Thanks, Jessie. I totally agree. Yeah, the digital health side can provide this reinforcement again and again. They can have the animated videos and watch it multiple times at home over time, but then also following up with you in clinic or in Heart Failure Bridge Clinic or seeing Mike and getting the education reinforced multiple times can really, then it kind of gets through. So I think this has been an awesome conversation. I wonder before we go, if maybe we could share any kind of take-home messages or resources that you want to point our listeners to if they're interested in diving more into this topic. Sarah, maybe we could start with you.
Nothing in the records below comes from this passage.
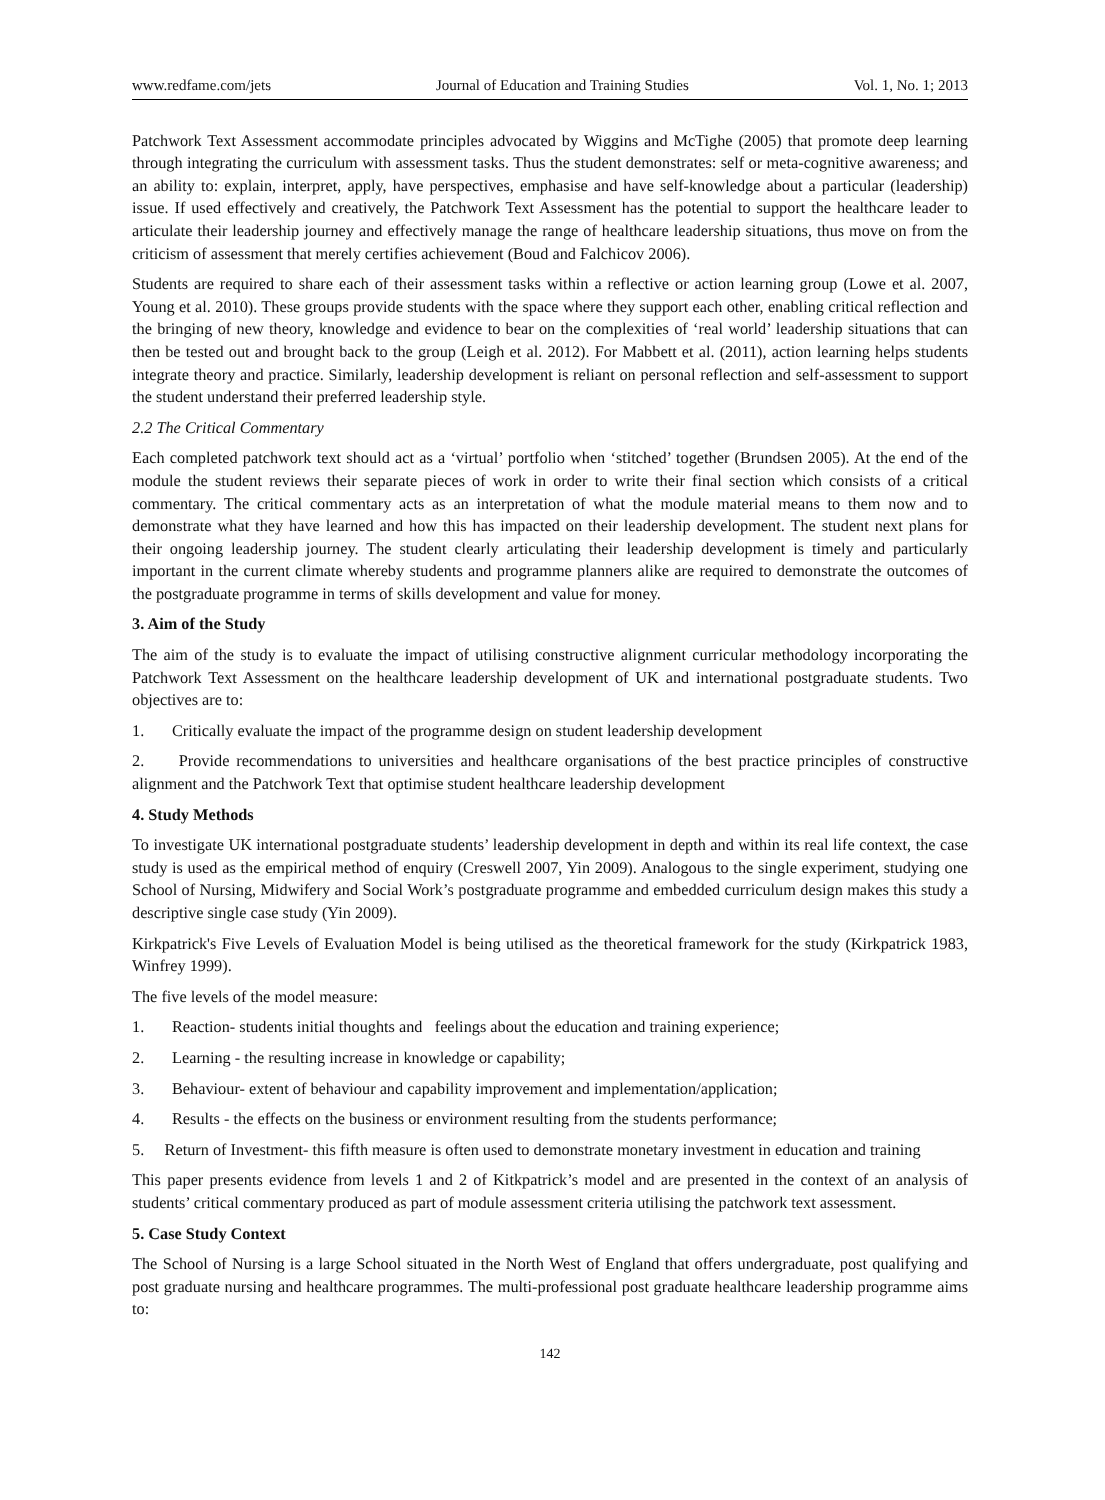www.redfame.com/jets Journal of Education and Training Studies Vol. 1, No. 1; 2013
Patchwork Text Assessment accommodate principles advocated by Wiggins and McTighe (2005) that promote deep learning through integrating the curriculum with assessment tasks. Thus the student demonstrates: self or meta-cognitive awareness; and an ability to: explain, interpret, apply, have perspectives, emphasise and have self-knowledge about a particular (leadership) issue. If used effectively and creatively, the Patchwork Text Assessment has the potential to support the healthcare leader to articulate their leadership journey and effectively manage the range of healthcare leadership situations, thus move on from the criticism of assessment that merely certifies achievement (Boud and Falchicov 2006).
Students are required to share each of their assessment tasks within a reflective or action learning group (Lowe et al. 2007, Young et al. 2010). These groups provide students with the space where they support each other, enabling critical reflection and the bringing of new theory, knowledge and evidence to bear on the complexities of ‘real world’ leadership situations that can then be tested out and brought back to the group (Leigh et al. 2012). For Mabbett et al. (2011), action learning helps students integrate theory and practice. Similarly, leadership development is reliant on personal reflection and self-assessment to support the student understand their preferred leadership style.
2.2 The Critical Commentary
Each completed patchwork text should act as a ‘virtual’ portfolio when ‘stitched’ together (Brundsen 2005). At the end of the module the student reviews their separate pieces of work in order to write their final section which consists of a critical commentary. The critical commentary acts as an interpretation of what the module material means to them now and to demonstrate what they have learned and how this has impacted on their leadership development. The student next plans for their ongoing leadership journey. The student clearly articulating their leadership development is timely and particularly important in the current climate whereby students and programme planners alike are required to demonstrate the outcomes of the postgraduate programme in terms of skills development and value for money.
3. Aim of the Study
The aim of the study is to evaluate the impact of utilising constructive alignment curricular methodology incorporating the Patchwork Text Assessment on the healthcare leadership development of UK and international postgraduate students. Two objectives are to:
1. Critically evaluate the impact of the programme design on student leadership development
2. Provide recommendations to universities and healthcare organisations of the best practice principles of constructive alignment and the Patchwork Text that optimise student healthcare leadership development
4. Study Methods
To investigate UK international postgraduate students’ leadership development in depth and within its real life context, the case study is used as the empirical method of enquiry (Creswell 2007, Yin 2009). Analogous to the single experiment, studying one School of Nursing, Midwifery and Social Work’s postgraduate programme and embedded curriculum design makes this study a descriptive single case study (Yin 2009).
Kirkpatrick's Five Levels of Evaluation Model is being utilised as the theoretical framework for the study (Kirkpatrick 1983, Winfrey 1999).
The five levels of the model measure:
1. Reaction- students initial thoughts and feelings about the education and training experience;
2. Learning - the resulting increase in knowledge or capability;
3. Behaviour- extent of behaviour and capability improvement and implementation/application;
4. Results - the effects on the business or environment resulting from the students performance;
5. Return of Investment- this fifth measure is often used to demonstrate monetary investment in education and training
This paper presents evidence from levels 1 and 2 of Kitkpatrick’s model and are presented in the context of an analysis of students’ critical commentary produced as part of module assessment criteria utilising the patchwork text assessment.
5. Case Study Context
The School of Nursing is a large School situated in the North West of England that offers undergraduate, post qualifying and post graduate nursing and healthcare programmes. The multi-professional post graduate healthcare leadership programme aims to:
142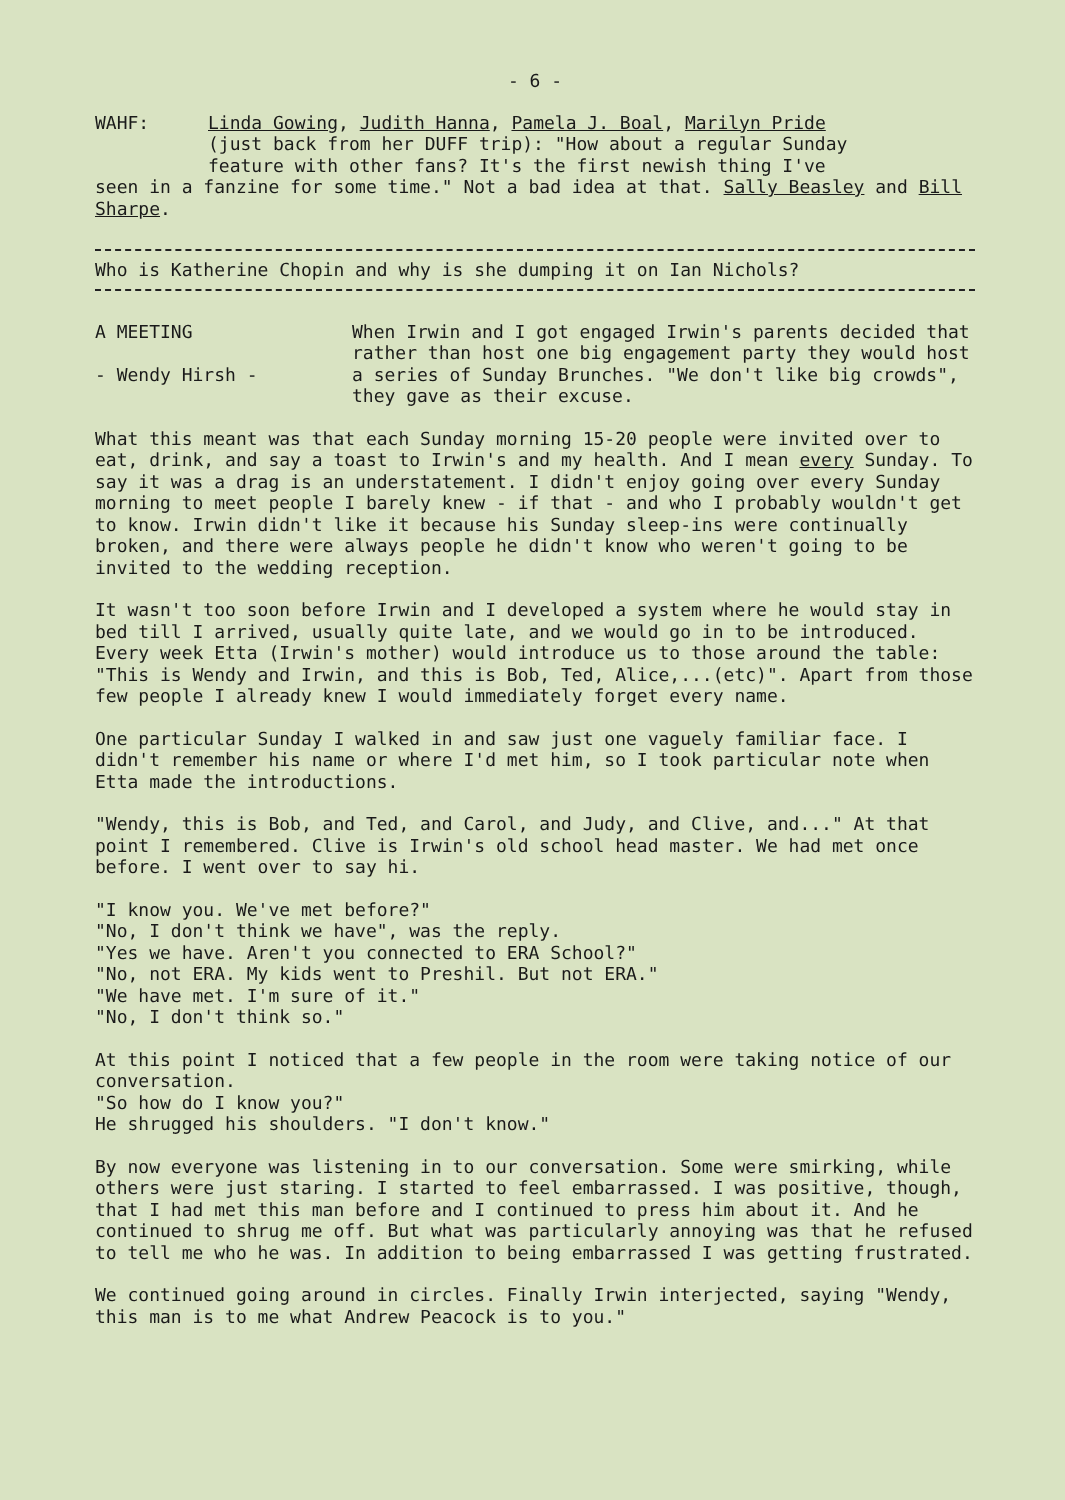- 6 -
WAHF: Linda Gowing, Judith Hanna, Pamela J. Boal, Marilyn Pride
(just back from her DUFF trip): "How about a regular Sunday
feature with other fans? It's the first newish thing I've
seen in a fanzine for some time." Not a bad idea at that. Sally Beasley and Bill Sharpe.
Who is Katherine Chopin and why is she dumping it on Ian Nichols?
A MEETING
- Wendy Hirsh -
When Irwin and I got engaged Irwin's parents decided that rather than host one big engagement party they would host a series of Sunday Brunches. "We don't like big crowds", they gave as their excuse.
What this meant was that each Sunday morning 15-20 people were invited over to eat, drink, and say a toast to Irwin's and my health. And I mean every Sunday. To say it was a drag is an understatement. I didn't enjoy going over every Sunday morning to meet people I barely knew - if that - and who I probably wouldn't get to know. Irwin didn't like it because his Sunday sleep-ins were continually broken, and there were always people he didn't know who weren't going to be invited to the wedding reception.
It wasn't too soon before Irwin and I developed a system where he would stay in bed till I arrived, usually quite late, and we would go in to be introduced. Every week Etta (Irwin's mother) would introduce us to those around the table: "This is Wendy and Irwin, and this is Bob, Ted, Alice,...(etc)". Apart from those few people I already knew I would immediately forget every name.
One particular Sunday I walked in and saw just one vaguely familiar face. I didn't remember his name or where I'd met him, so I took particular note when Etta made the introductions.
"Wendy, this is Bob, and Ted, and Carol, and Judy, and Clive, and..." At that point I remembered. Clive is Irwin's old school head master. We had met once before. I went over to say hi.
"I know you. We've met before?"
"No, I don't think we have", was the reply.
"Yes we have. Aren't you connected to ERA School?"
"No, not ERA. My kids went to Preshil. But not ERA."
"We have met. I'm sure of it."
"No, I don't think so."
At this point I noticed that a few people in the room were taking notice of our conversation.
"So how do I know you?"
He shrugged his shoulders. "I don't know."
By now everyone was listening in to our conversation. Some were smirking, while others were just staring. I started to feel embarrassed. I was positive, though, that I had met this man before and I continued to press him about it. And he continued to shrug me off. But what was particularly annoying was that he refused to tell me who he was. In addition to being embarrassed I was getting frustrated.
We continued going around in circles. Finally Irwin interjected, saying "Wendy, this man is to me what Andrew Peacock is to you."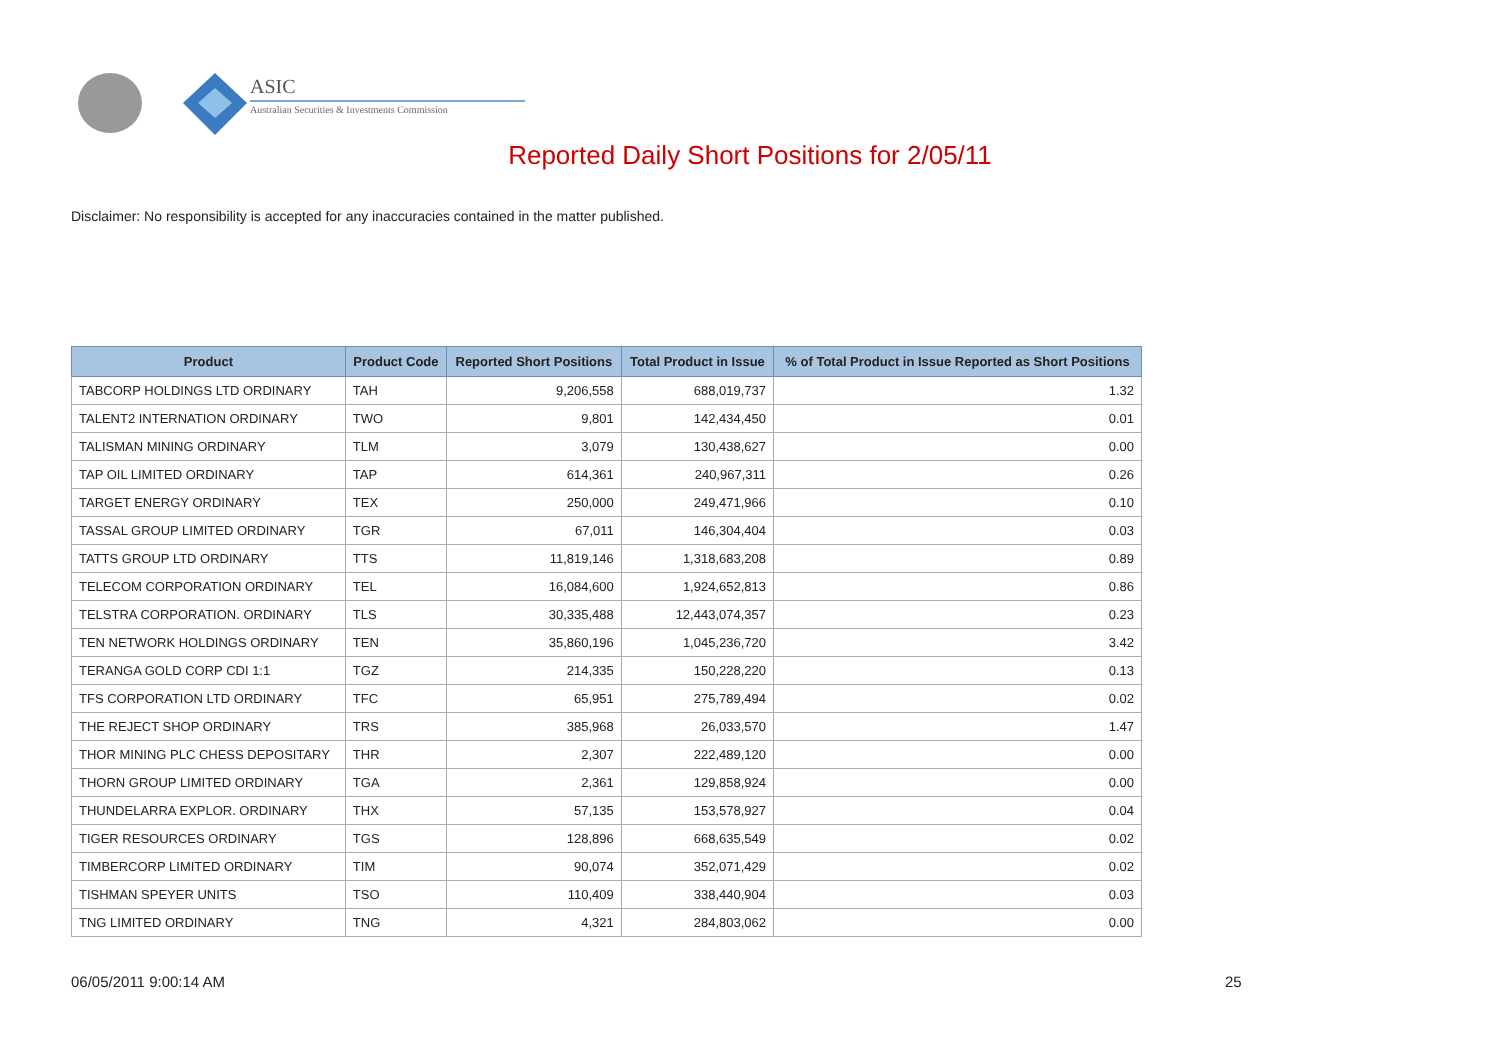ASIC
Australian Securities & Investments Commission
Reported Daily Short Positions for 2/05/11
Disclaimer: No responsibility is accepted for any inaccuracies contained in the matter published.
| Product | Product Code | Reported Short Positions | Total Product in Issue | % of Total Product in Issue Reported as Short Positions |
| --- | --- | --- | --- | --- |
| TABCORP HOLDINGS LTD ORDINARY | TAH | 9,206,558 | 688,019,737 | 1.32 |
| TALENT2 INTERNATION ORDINARY | TWO | 9,801 | 142,434,450 | 0.01 |
| TALISMAN MINING ORDINARY | TLM | 3,079 | 130,438,627 | 0.00 |
| TAP OIL LIMITED ORDINARY | TAP | 614,361 | 240,967,311 | 0.26 |
| TARGET ENERGY ORDINARY | TEX | 250,000 | 249,471,966 | 0.10 |
| TASSAL GROUP LIMITED ORDINARY | TGR | 67,011 | 146,304,404 | 0.03 |
| TATTS GROUP LTD ORDINARY | TTS | 11,819,146 | 1,318,683,208 | 0.89 |
| TELECOM CORPORATION ORDINARY | TEL | 16,084,600 | 1,924,652,813 | 0.86 |
| TELSTRA CORPORATION. ORDINARY | TLS | 30,335,488 | 12,443,074,357 | 0.23 |
| TEN NETWORK HOLDINGS ORDINARY | TEN | 35,860,196 | 1,045,236,720 | 3.42 |
| TERANGA GOLD CORP CDI 1:1 | TGZ | 214,335 | 150,228,220 | 0.13 |
| TFS CORPORATION LTD ORDINARY | TFC | 65,951 | 275,789,494 | 0.02 |
| THE REJECT SHOP ORDINARY | TRS | 385,968 | 26,033,570 | 1.47 |
| THOR MINING PLC CHESS DEPOSITARY | THR | 2,307 | 222,489,120 | 0.00 |
| THORN GROUP LIMITED ORDINARY | TGA | 2,361 | 129,858,924 | 0.00 |
| THUNDELARRA EXPLOR. ORDINARY | THX | 57,135 | 153,578,927 | 0.04 |
| TIGER RESOURCES ORDINARY | TGS | 128,896 | 668,635,549 | 0.02 |
| TIMBERCORP LIMITED ORDINARY | TIM | 90,074 | 352,071,429 | 0.02 |
| TISHMAN SPEYER UNITS | TSO | 110,409 | 338,440,904 | 0.03 |
| TNG LIMITED ORDINARY | TNG | 4,321 | 284,803,062 | 0.00 |
06/05/2011 9:00:14 AM 25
Sarah Riley, MSN, CRNP, CHF:

Sure. So we use a lot of resources from HFSA, AHA, ACC for a lot of our patients. We also try to keep it very short and sweet for our patients. A lot of our patients, as Jessi said, have difficulty absorbing a ton of information. So we have some one-pagers that we've developed about weighing yourself daily, low sodium diet, fluid restrictions, and everything like that. So whatever it is you decide to distribute to patients, I would just make it short and sweet and then you can build on it with subsequent visits.

Seth Martin, MD:

Thank you, Sarah. Jessi.

Jessica Golbus, MD:

Yeah, I mean, I think the biggest take home for me is that just the challenge of heart failure is so monumental and there are so many areas that need to be tackled from guideline-directed medical therapy to management of comorbidities, frailty, depression, the social support that our patients need, caregivers. Really, all of these need to be addressed, and there is so much opportunity for improvement and really kind of leveraging the resources at your institution to bring a multidisciplinary approach to addressing these multi-pronged aspects of heart failure care.

Seth Martin, MD:

Thanks, Jessie. And Mike.

MIke Dorsch, PharmD, MS:

Yeah, I think I'll echo one of the things that Jessie mentioned when she was talking, is having some sort of standardized approach for heart failure patients. I think that's really important. There are repeople that talk about checklists and things like that, which is getting to the point of almost like clinical decision support, where you have these things that you do a touchpoint every time with a patient, whether that's talking about their medications, talking about their diet. So all those things should be kind of touched on in a visit, which would be great.

Seth Martin, MD:

Great. Thanks, Mike. Well, I thought this was a fantastic conversation. Really appreciate all of you for your time and expertise. And thank you to our listeners for tuning in.